- Textauszug
--- --- ---

Othmarschen

Halbmond-Remise wird ab Sommer aufwendig restauriert

Ein Bauzaun sichert die denkmalgeschützte Remise.

Ein Bauzaun sichert die denkmalgeschützte Remise.

Foto: Matthias Schmoock / HA

Nach jahrelangem Stillstand steht die Renovierung des denkmalgeschützten Bauwerks an. Arbeiten beginnen in wenigen Monaten.

Hamburg.  Sie gehört zu den bekanntesten Gebäuden Hamburgs: die zitronengelb gestrichene Reetdach-Remise an der Ecke Elbchaussee/Halbmondsweg. Nach jahrelangem Stillstand steht jetzt die Renovierung des denkmalgeschützten Bauwerks an. Das im Volksmund wegen seiner Form auch Halbmond genannte Haus ist eingezäunt, die Arbeiten beginnen in wenigen Monaten.

--- --- ---

- Datenteil
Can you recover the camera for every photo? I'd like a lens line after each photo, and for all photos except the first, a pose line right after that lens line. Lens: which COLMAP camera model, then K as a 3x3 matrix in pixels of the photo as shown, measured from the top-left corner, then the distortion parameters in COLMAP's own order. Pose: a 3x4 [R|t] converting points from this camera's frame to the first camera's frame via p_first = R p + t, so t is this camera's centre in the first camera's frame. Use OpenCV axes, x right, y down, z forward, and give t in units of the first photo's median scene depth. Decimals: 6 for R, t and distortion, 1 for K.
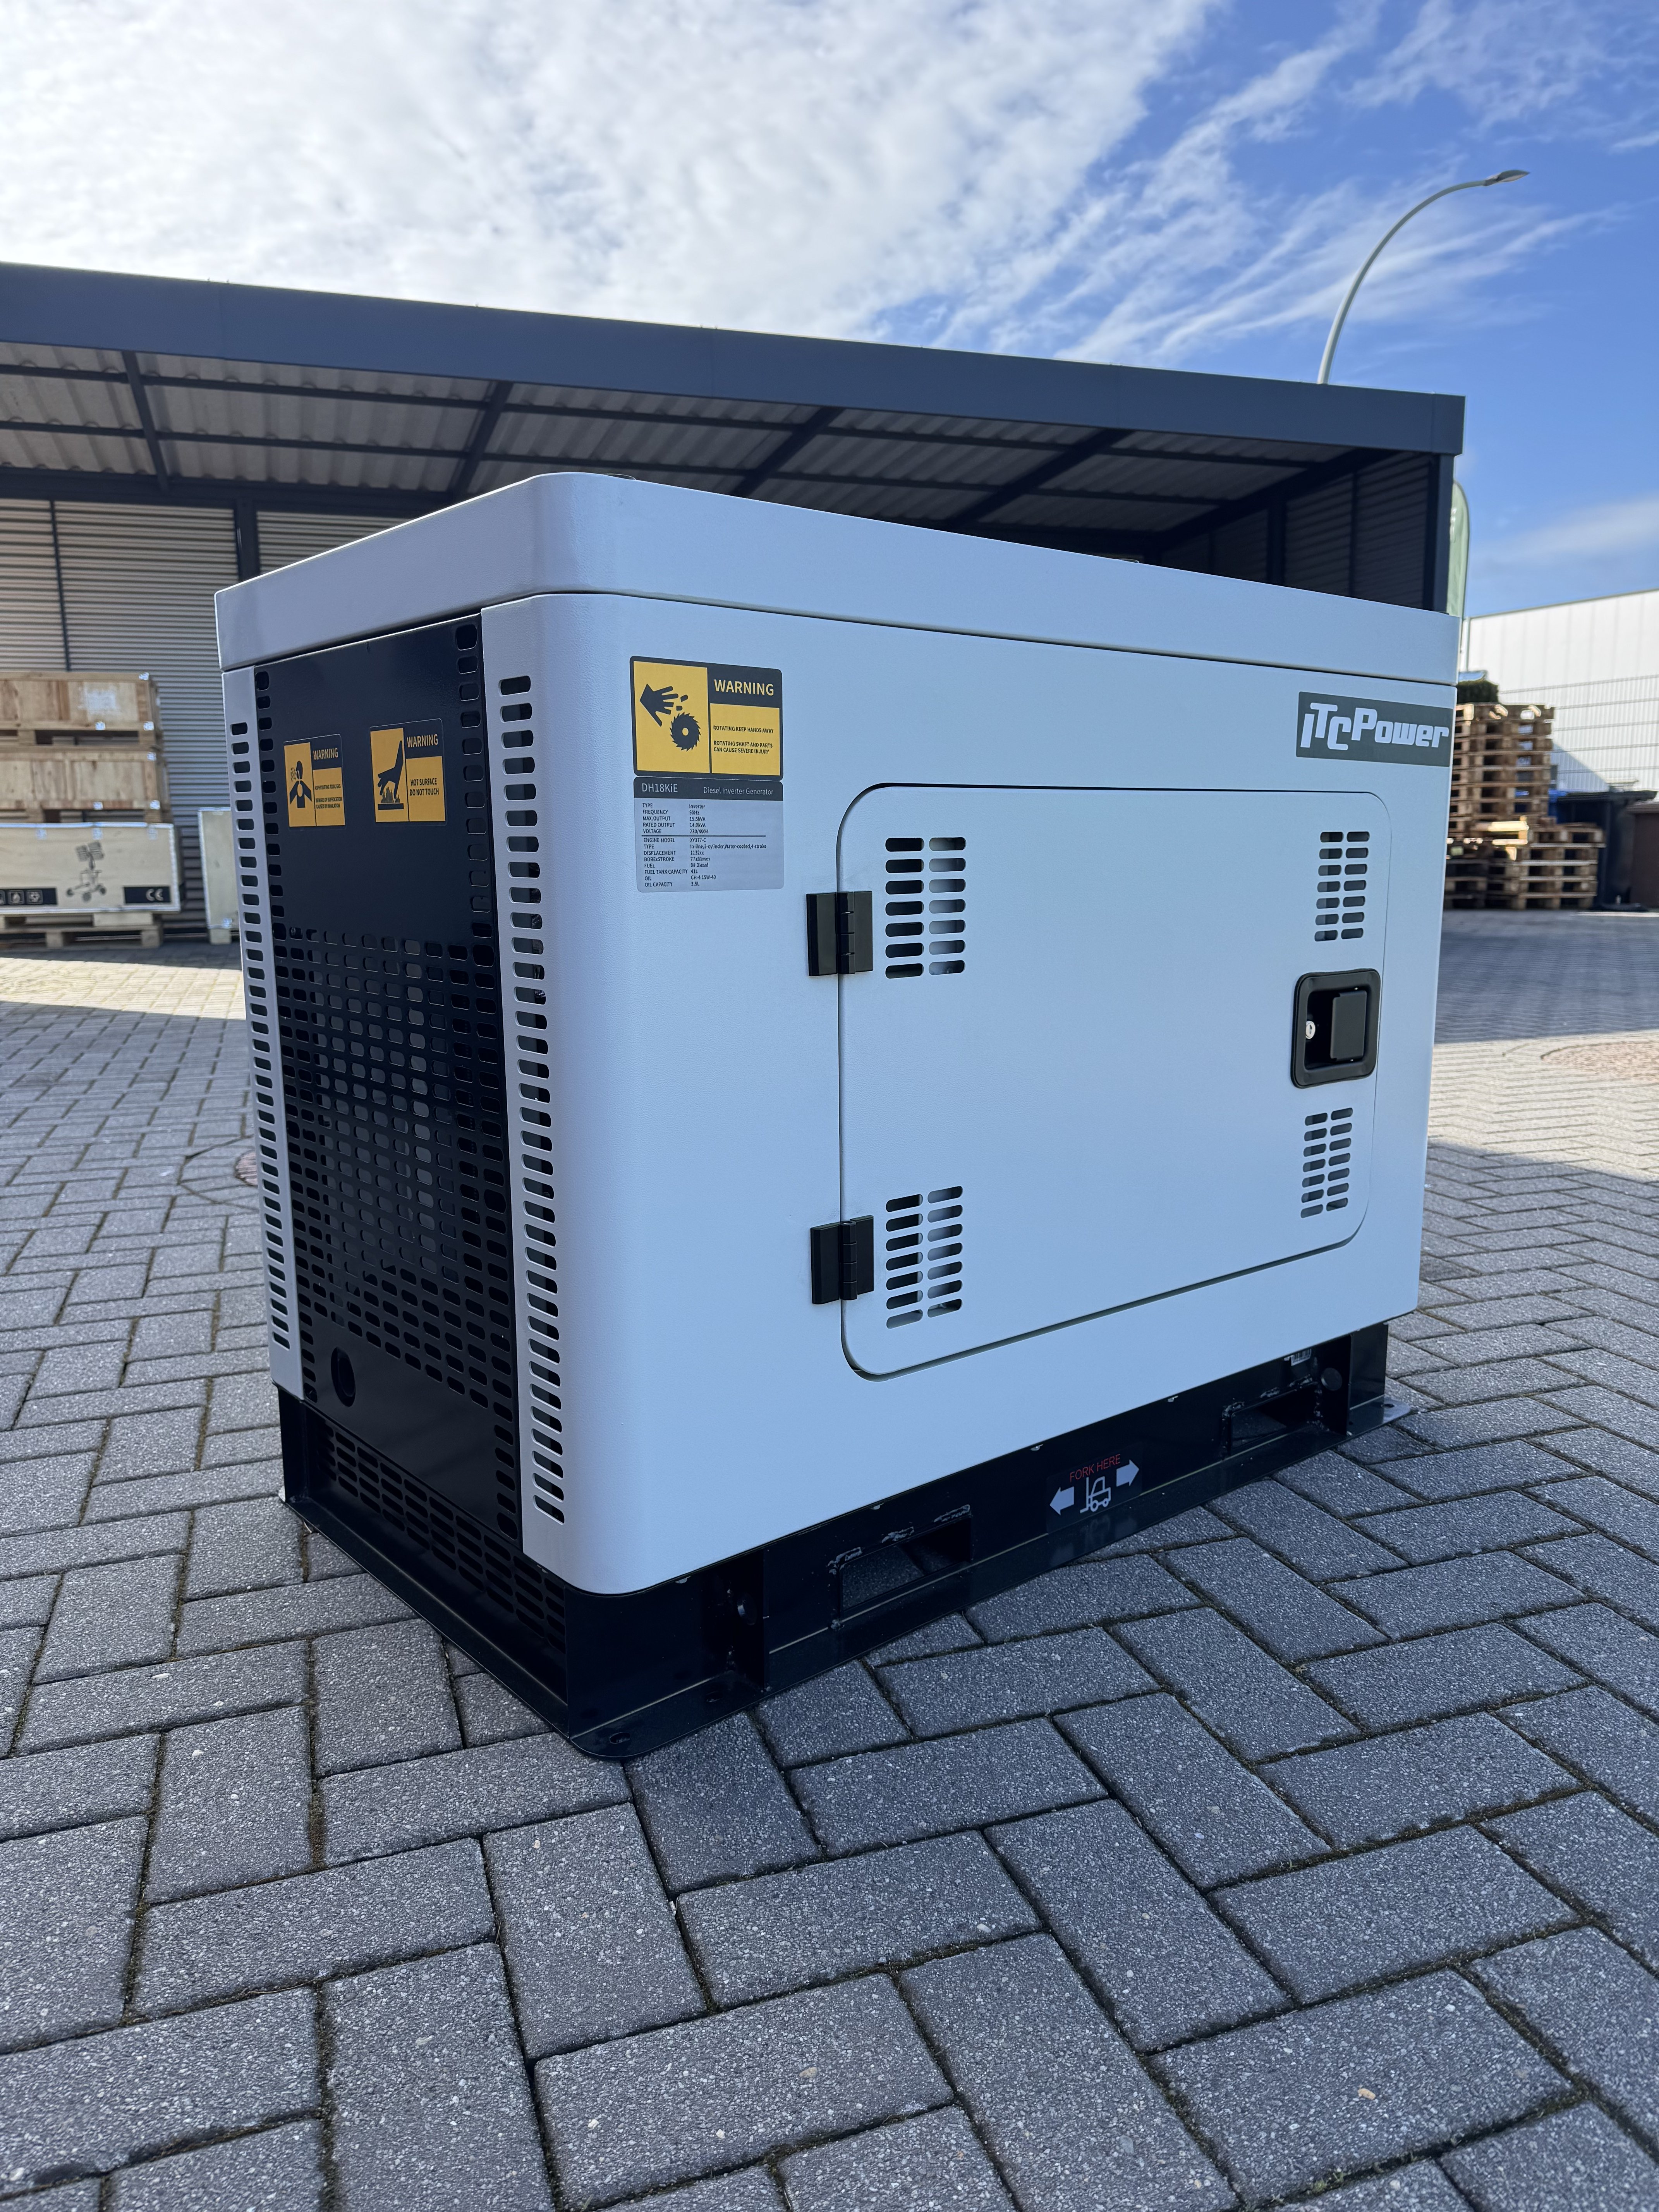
lens RADIAL K [[1579.7, 0, 860.0], [0, 1579.7, 1117.6], [0, 0, 1]] dist [0.031137, -0.001786]
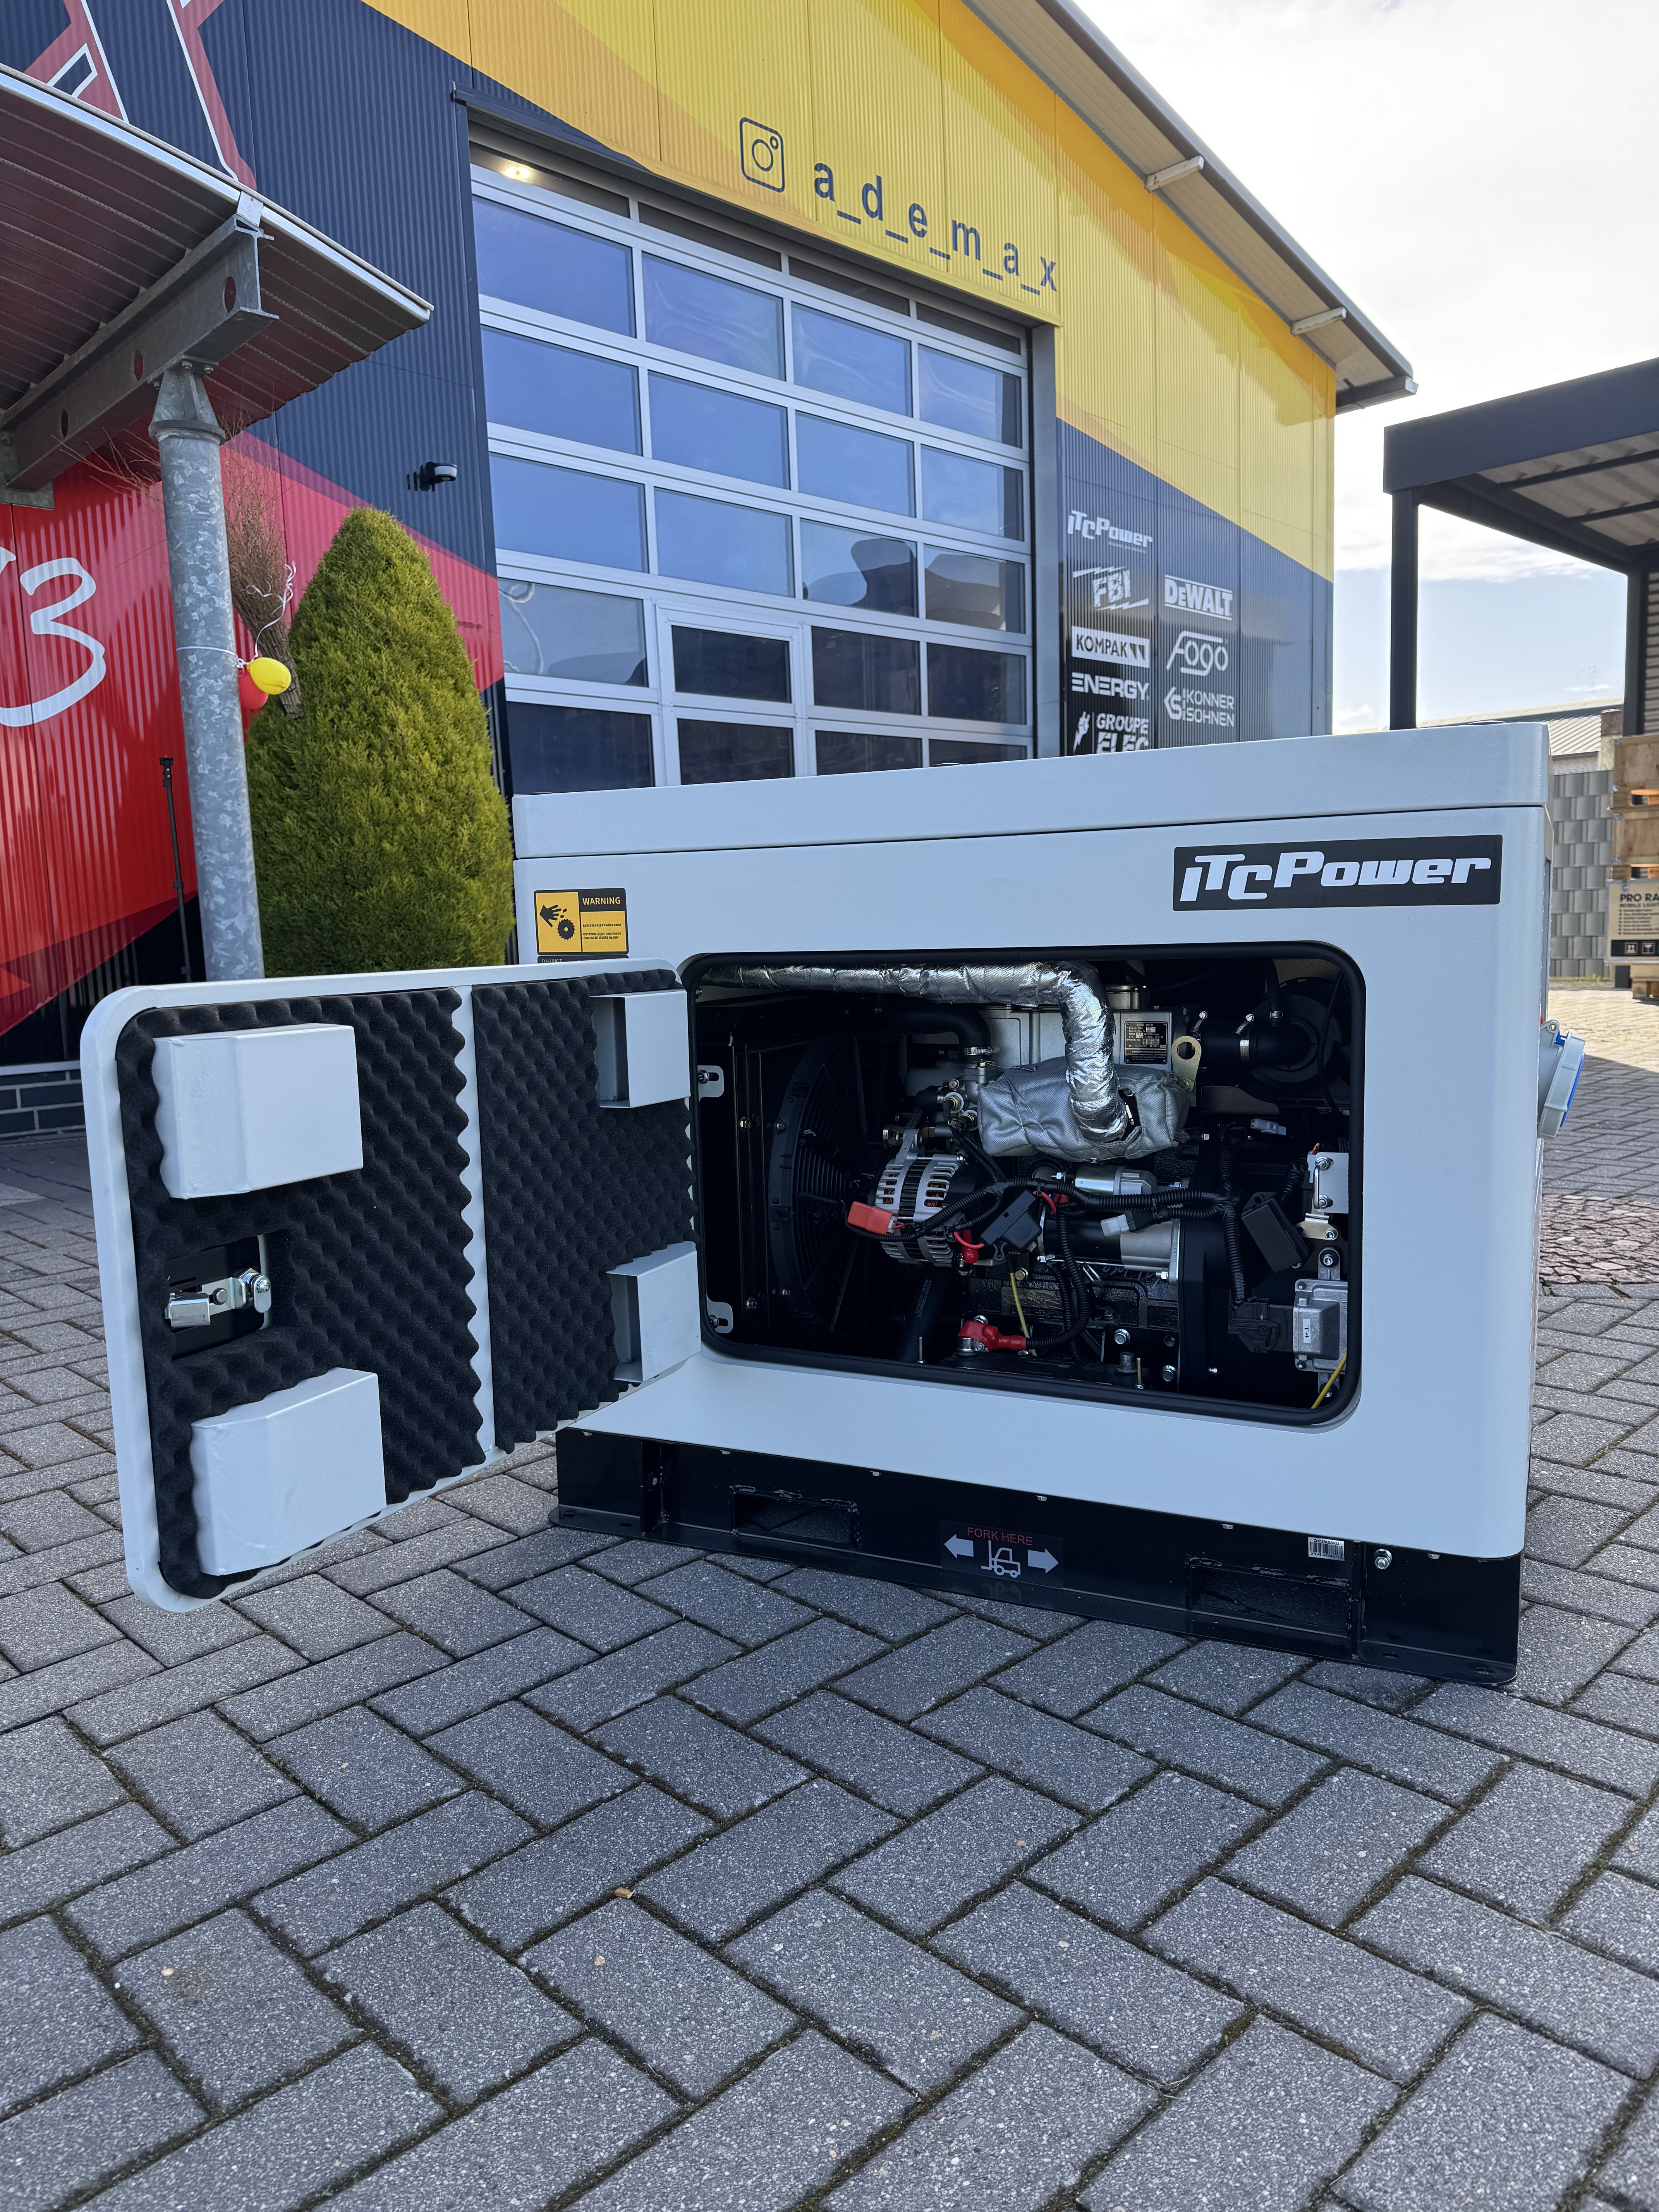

--- --- ---

- Ihre Aufgaben
1. In welcher Farbe ist die Remise laut dem Artikel über die Halbmond-Remise gestrichen?
2. Warum wird das Haus im Volksmund Halbmond genannt? Stützen Sie sich dabei auf den Artikel über die Halbmond-Remise.
3. Schreiben Sie den Artikel über die Halbmond-Remise im Anschluss an seinen letzten Satz weiter.

- Antworten zu Aufgaben
1. Zitronengelb.

2. Das Haus trägt den Namen Halbmond wegen seiner Form.

3.
Das architektonische Kleinod war ursprünglich 1796 von dem berühmten Architekten Christian Frederik Hansen errichtet worden. Nach einem Brand baute es Hansens Neffe Johann Matthias 1820 wieder auf. Im Jahr 2015 hatte die Ernst und Claere Jung Stiftung das schöne Haus mit dem Runddurchgang über einen Makler angeboten. Doch nach dem ersten Verkauf blieb die Villa lange ungenutzt. Ende vergangenen Jahres erwarb sie dann die Hermann Reemtsma Stiftung, die seit Jahren kulturelle und soziale Projekte fördert.

Architektonische Bestandsaufnahme

Über den Kaufpreis wurde Stillschweigen vereinbart, er dürfte aber bei knapp unter 1,5 Millionen Euro gelegen haben. Wegen seiner ungewöhnlichen Form und der relativ kleinen, niedrigen Räume, ist das Haus nicht für jede Art von Nutzung geeignet. Durch seinen Status als Denkmal gelten außerdem diverse Auflagen für die Umgestaltung.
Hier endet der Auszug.